Exercise aim: Collect each line in the listing below that contains the word "Biblical", matching case exactly.

Records shown:
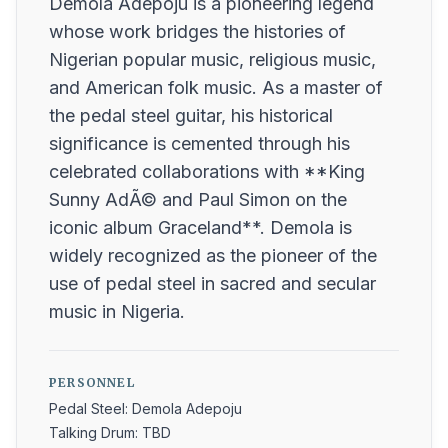
Demola Adepoju is a pioneering legend
whose work bridges the histories of
Nigerian popular music, religious music,
and American folk music. As a master of
the pedal steel guitar, his historical
significance is cemented through his
celebrated collaborations with **King
Sunny AdÃ© and Paul Simon on the
iconic album Graceland**. Demola is
widely recognized as the pioneer of the
use of pedal steel in sacred and secular
music in Nigeria.
PERSONNEL
Pedal Steel: Demola Adepoju
Talking Drum: TBD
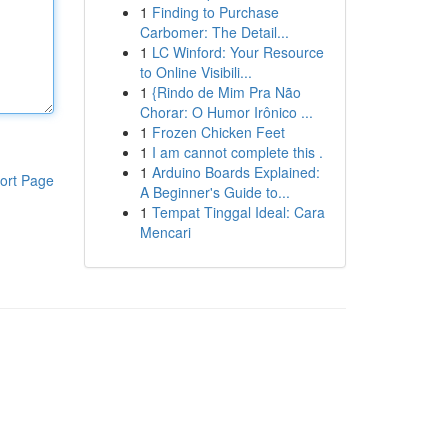
1
Finding to Purchase
Carbomer: The Detail...
1
LC Winford: Your Resource
to Online Visibili...
1
{Rindo de Mim Pra Não
Chorar: O Humor Irônico ...
1
Frozen Chicken Feet
1
I am cannot complete this .
1
Arduino Boards Explained:
ort Page
A Beginner's Guide to...
1
Tempat Tinggal Ideal: Cara
Mencari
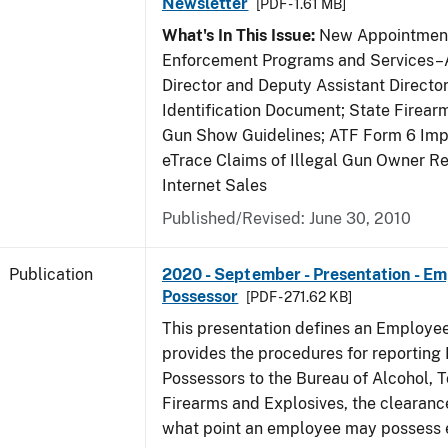
Newsletter
[PDF - 1.61 MB]
What's In This Issue:
New Appointment
Enforcement Programs and Services–A
Director and Deputy Assistant Director
Identification Document; State Firea
Gun Show Guidelines; ATF Form 6 Impo
eTrace Claims of Illegal Gun Owner Re
Internet Sales
Published/Revised: June 30, 2010
Publication
2020 - September - Presentation - E
Possessor
[PDF - 271.62 KB]
This presentation defines an Employe
provides the procedures for reportin
Possessors to the Bureau of Alcohol, 
Firearms and Explosives, the clearanc
what point an employee may possess e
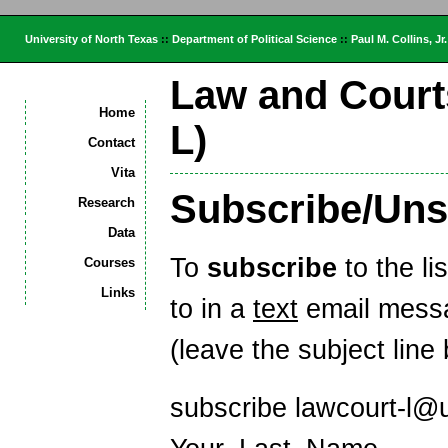
University of North Texas
::
Department of Political Science
::
Paul M. Collins, Jr.
Law and Court
Home
L)
Contact
Vita
Subscribe/Uns
Research
Data
To
subscribe
to the l
Courses
Links
to in a
text
email messa
(leave the subject line 
subscribe lawcourt-l@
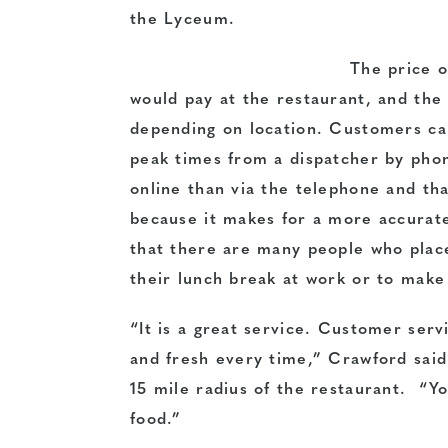
the Lyceum.
The price o
would pay at the restaurant, and the 
depending on location. Customers can
peak times from a dispatcher by pho
online than via the telephone and th
because it makes for a more accurat
that there are many people who plac
their lunch break at work or to make
“It is a great service. Customer servi
and fresh every time,” Crawford said.
15 mile radius of the restaurant. “Yo
food.”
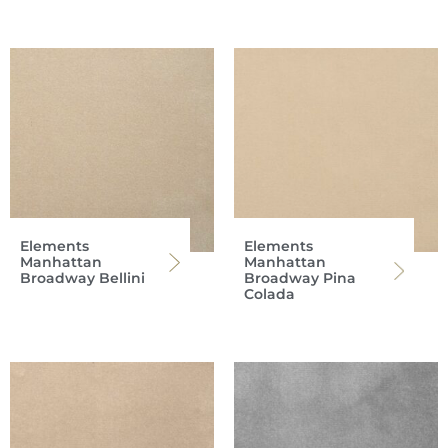
Elements
Elements
Manhattan
Manhattan
Broadway Bellini
Broadway Pina
Colada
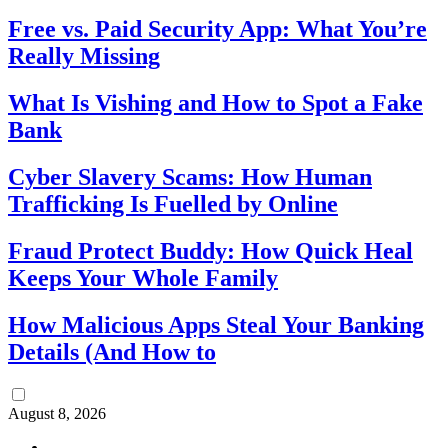
Free vs. Paid Security App: What You’re
Really Missing
What Is Vishing and How to Spot a Fake
Bank
Cyber Slavery Scams: How Human
Trafficking Is Fuelled by Online
Fraud Protect Buddy: How Quick Heal
Keeps Your Whole Family
How Malicious Apps Steal Your Banking
Details (And How to
August 8, 2026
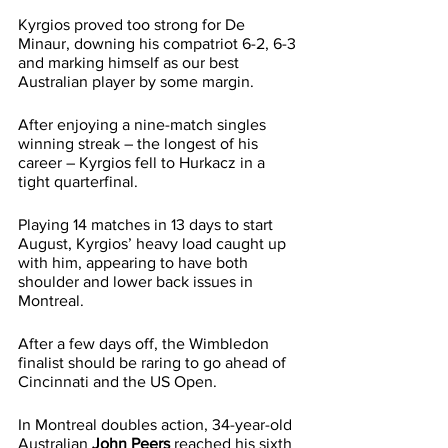
Kyrgios proved too strong for De 
Minaur, downing his compatriot 6-2, 6-3 
and marking himself as our best 
Australian player by some margin.
After enjoying a nine-match singles 
winning streak – the longest of his 
career – Kyrgios fell to Hurkacz in a 
tight quarterfinal.
Playing 14 matches in 13 days to start 
August, Kyrgios’ heavy load caught up 
with him, appearing to have both 
shoulder and lower back issues in 
Montreal.
After a few days off, the Wimbledon 
finalist should be raring to go ahead of 
Cincinnati and the US Open.
In Montreal doubles action, 34-year-old 
Australian 
John Peers
 reached his sixth 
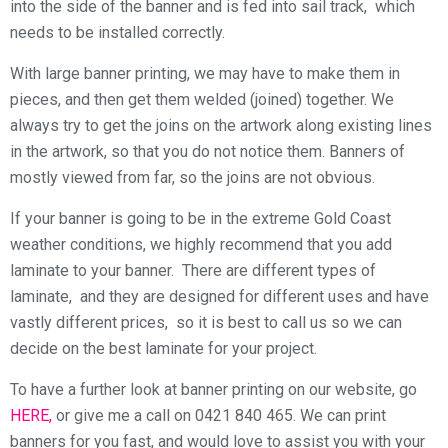
into the side of the banner and is fed into sail track, which
needs to be installed correctly.
With large banner printing, we may have to make them in
pieces, and then get them welded (joined) together. We
always try to get the joins on the artwork along existing lines
in the artwork, so that you do not notice them. Banners of
mostly viewed from far, so the joins are not obvious.
If your banner is going to be in the extreme Gold Coast
weather conditions, we highly recommend that you add
laminate to your banner. There are different types of
laminate, and they are designed for different uses and have
vastly different prices, so it is best to call us so we can
decide on the best laminate for your project.
To have a further look at banner printing on our website, go
HERE,
or give me a call on 0421 840 465. We can print
banners for you fast, and would love to assist you with your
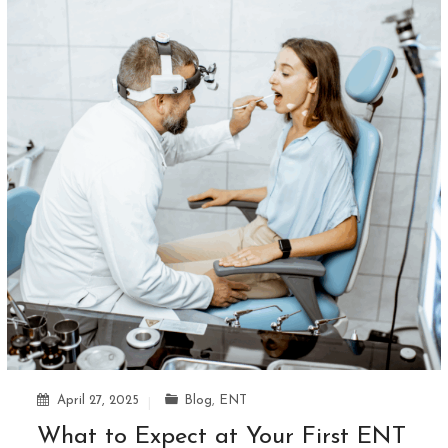
April 27, 2025
Blog
,
ENT
What to Expect at Your First ENT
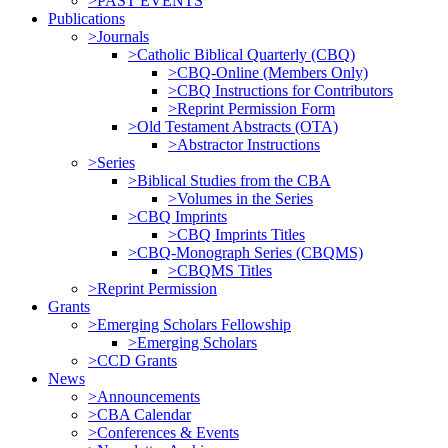
>PAST EVENTS
Publications
>Journals
>Catholic Biblical Quarterly (CBQ)
>CBQ-Online (Members Only)
>CBQ Instructions for Contributors
>Reprint Permission Form
>Old Testament Abstracts (OTA)
>Abstractor Instructions
>Series
>Biblical Studies from the CBA
>Volumes in the Series
>CBQ Imprints
>CBQ Imprints Titles
>CBQ-Monograph Series (CBQMS)
>CBQMS Titles
>Reprint Permission
Grants
>Emerging Scholars Fellowship
>Emerging Scholars
>CCD Grants
News
>Announcements
>CBA Calendar
>Conferences & Events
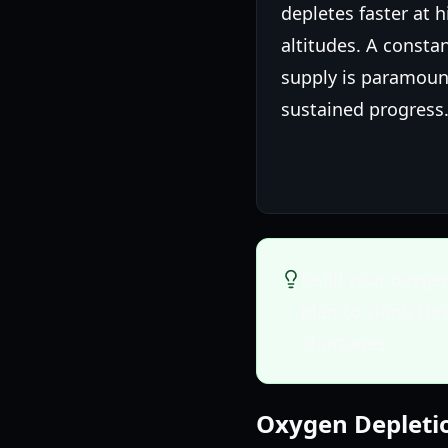
depletes faster at 
altitudes. A consta
supply is paramoun
sustained progress
Refill your oxyge
plan to climb th
shortages.
Oxygen Depleti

Exercise response:
>Catholic Biblical Quarterly (CBQ)
>Biblical Studies from the CBA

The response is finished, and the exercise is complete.